The claim seems flawed. Even from a bird’s eye view, it seems nearly impossible to find a singular causal link for something as monolithic as poverty. And, several other authors agree with that perception.
Contending authors, Jade d’Alpoim Guedes et al., have published a scathing critique of Ashraf and Galor titled “Is Poverty in Our Genes?” In the piece they note three main issues with the economists’ findings. First, they claim that Ashraf and Galor misuse scientific terminology and therefore do not understand key issues of genetic diversity. Second, they believe that the underlying data utilized in the analysis is flawed. And, lastly, the authors note a vast body of work out there which is in direct discord with Ashraf and Galor’s assertions.
Now, while these three criticisms are important in understanding why this article is receiving so much negative publicity, it is most important to measure the impact of the study’s findings on real human beings. These findings could suggest to countries struggling with economic development that they simply need to increase or decrease their levels of genetic diversity to meet Ashraf and Galor’s optimum levels.

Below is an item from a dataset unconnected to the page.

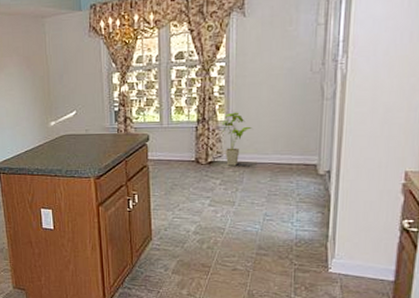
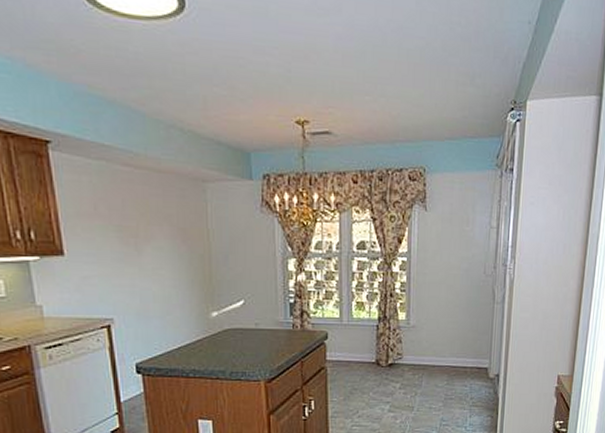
house plant: present [221,112,252,166] -> none [402,311,431,368]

In an email, when asked about the purported “bad science” in Ashraf and Galor’s piece, d’Alpoim Guedes wrote the following.
“People are upset, they are jobless and they are looking for an explanation. They are offered one by a government who decides to point the finger at their immigrants and which states ‘Scientists have proven that in order to help our economy we need to get rid of our genetic diversity, hence immigrants.’ (They are not going to read or understand any of the subtler points of the argument). Because of the dangers of statements like this, scientists need to be held to the highest ethical standards when it comes to informing the public of the limitations of one’s research.”
And how exactly do you change your genetic diversity? Well, there’s genocide. And, you could simply try your best to exile immigrants from your country. Or, you could limit the birth rate in naturalized citizens in an effort to dilute the natural population with immigrants from other lands. In any case, the idea sounds completely unrealistic or ethically unsound as a governmental means to economic improvement.
When asked about the “false positive” identified in the study, d’Alpoim Guedes answered simply, “There is no underlying truth to be found here.”
I am inclined to agree. So, what is the cause of poverty? Or is there one single cause at all? I once heard someone coin the term “moral luck.” I wonder if that applies here. If so, then there is nothing we can do to improve at all. But who wants to believe that?